Petite Souris photographie
Delphine Labails, maire de Périgueux (24) et co-présidente de la commission éducation de l'AMF.
La préparation de la carte scolaire 2021-2022 vient, comme de coutume à cette période, sur le haut de la pile des dossiers des maires. Mais l’ambiance est moins sereine que l’an passé. Un consensus prévalait en 2020 entre le gouvernement et les élus, en faveur d’un moratoire sur les fermetures de classes ou d’écoles, compte tenu du contexte sanitaire.

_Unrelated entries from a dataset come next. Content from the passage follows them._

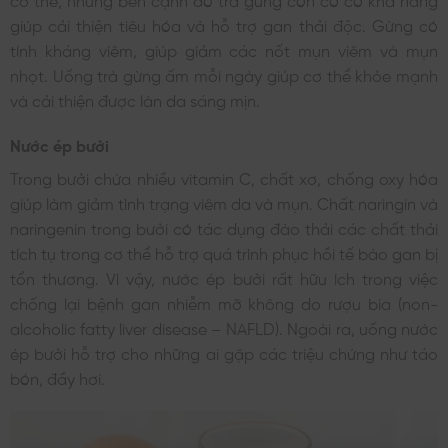
giúp cải thiện tiêu hóa và hỗ trợ gan thải độc. Gừng có
tính kháng viêm, giúp giảm các nốt mụn viêm và mụn
nhọt. Uống trà gừng ấm mỗi ngày giúp cơ thể khỏe mạnh
và cải thiện được làn da sáng mịn.
Nước ép bưởi
Trong bưởi chứa nhiều vitamin C, chất xơ, chống oxy hóa
giúp làm giảm tình trạng viêm da và mụn. Chất naringin và
naringenin trong bưởi có tác dụng đào thải các chất thải
tích tụ trong cơ thể hỗ trợ quá trình phục hồi tế bào gan bị
tổn thương. Vì vậy, nước ép bưởi rất hữu ích trong việc
chống lại bệnh gan nhiễm mỡ không do rượu bia (non-
alcoholic fatty liver disease – NAFLD). Ngoài ra, uống nước
ép bưởi hỗ trợ cho những ai gặp các triệu chứng như táo
bón, đầy hơi.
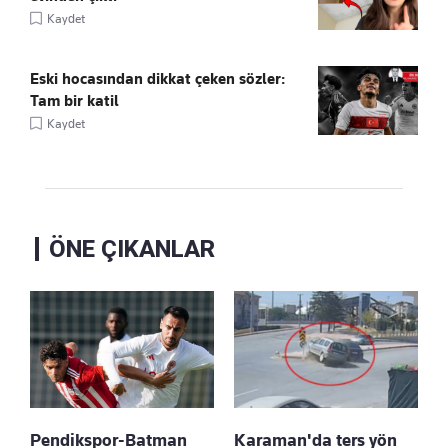
Kaydet
Eski hocasından dikkat çeken sözler:
Tam bir katil
Kaydet
ÖNE ÇIKANLAR
Pendikspor-Batman
Karaman'da ters yön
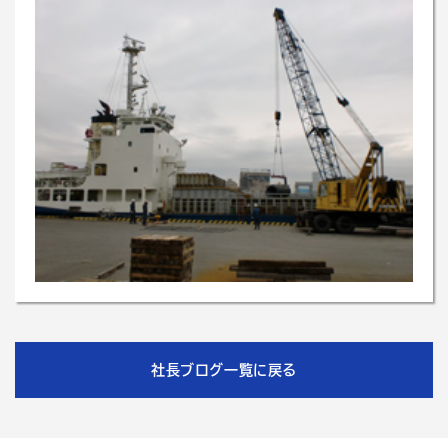
社長ブログ一覧に戻る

Cette année, les premières remontées d’information en provenance des associations départementales de maires alertent sur de possibles tensions. « Dans plus de 20 départements ruraux, le dialogue est compliqué », précise Delphine Labails, maire de Périgueux (24) et co-présidente de la commission éducation de l’AMF, avec Frédéric Leturque, maire d’Arras (62). Ce dernier avait, dès février, demandé à l’inspecteur d’académie de reconduire un moratoire sur les fermetures dans son département, « car tout le monde est assez perturbé », explique-t-il. Dans un contexte sanitaire imposant des effectifs moins nombreux dans les classes, les élus peinent à comprendre la logique de décisions favorisant au contraire la concentration des élèves. Deux autres dossiers sont notamment à l’ordre du jour. Le premier concerne l’impact de la Covid-19 sur l’organisation du temps périscolaire (matin, midi, soir, restauration, etc.) et scolaire (mise à disposition de locaux, de matériels, etc.). Selon les élus, l’État doit tirer les leçons des « difficultés » vécues localement par les maires, soumis à « des injonctions tardives et parfois paradoxales » et confrontés à « un dialogue faible, pour ne pas dire inexistant » avec l’Éducation nationale, explique Delphine Labails.
Le second dossier porte sur la scolarisation à domicile. Le projet de loi confortant le respect des principes de la République, examiné, en avril, par le Sénat, soumet cette possibilité à un régime d’autorisation et implique les maires dans son contrôle (
lire l'article " Contrôler l'instruction à domicile "). Comme le résume Delphine Labails, « nous devons organiser l’enquête sur les conditions de scolarisation et le projet de la famille mais cela arrive trop tard dans l’année, en fin d’année scolaire le plus souvent. Nous demandons donc que l’enquête soit un préalable à l’autorisation ». Les maires demandent aussi à être mieux épaulés par l’État dans cette mission (notamment sur le plan méthodologique), voire dotés de moyens pour les plus petites communes. Parmi les autres sujets figurent la décision du gouvernement de développer, à la rentrée prochaine (en nombre et fréquence), le petit-déjeuner gratuit à l’école ; la « consultation participative citoyenne sur le bâti scolaire » (
batirlecole.education.gouv.fr), lancée par le gouvernement sans concertation avec les associations d’élus (
www.amf.asso.fr, réf. BW40618), dont les résultats devaient paraître le 8 avril ; l’organisation des tests salivaires à l’école, depuis mars. Delphine Labails a assisté aux tests d’une classe de CM2. « Vingt minutes pour que des enfants réussissent à saliver dans un tube de 1,5 cm de diamètre ! », constate l’élue, dubitative sur l’intérêt de la mesure.
Numérique à l'école : un bilan contrasté
Les outils numériques à l’école ont montré leur limite. C’est la principale conclusion de la Cour des comptes, dans son étude sur « La contribution du service public numérique éducatif à la continuité scolaire pendant la crise sanitaire », et notamment durant le confinement. La Cour a choisi de se pencher sur cette question dans le cadre de son rapport annuel, rendu public le 18 mars. Elle rappelle que ce service public, créé en 2013, « avait pour vocation le développement des usages numériques dans la classe pour une pédagogie plus active, participative et différenciée », mais qu’il « n’a jamais été pensé pour offrir à plus de 12 millions d’élèves un enseignement à distance en période de confinement, comme ce fut le cas à compter du 16 mars 2020 ». Ce qui s’est ressenti dans les faits.
Au-delà des lacunes propres aux outils, la Cour critique « l’insuffisance du travail collectif au sein des équipes pédagogiques », « la place trop réduite du pilotage local par les chefs d’établissement », « la faiblesse des moyens d’accompagnement à leurs côtés ». Pour pallier ce manque d’« organisation collective », elle fait quatre recommandations, au premier rang desquelles la mise en place « d’un socle numérique de base dans les écoles, collèges et lycées » et d’un plan de continuité pédagogique opérationnel par établissement.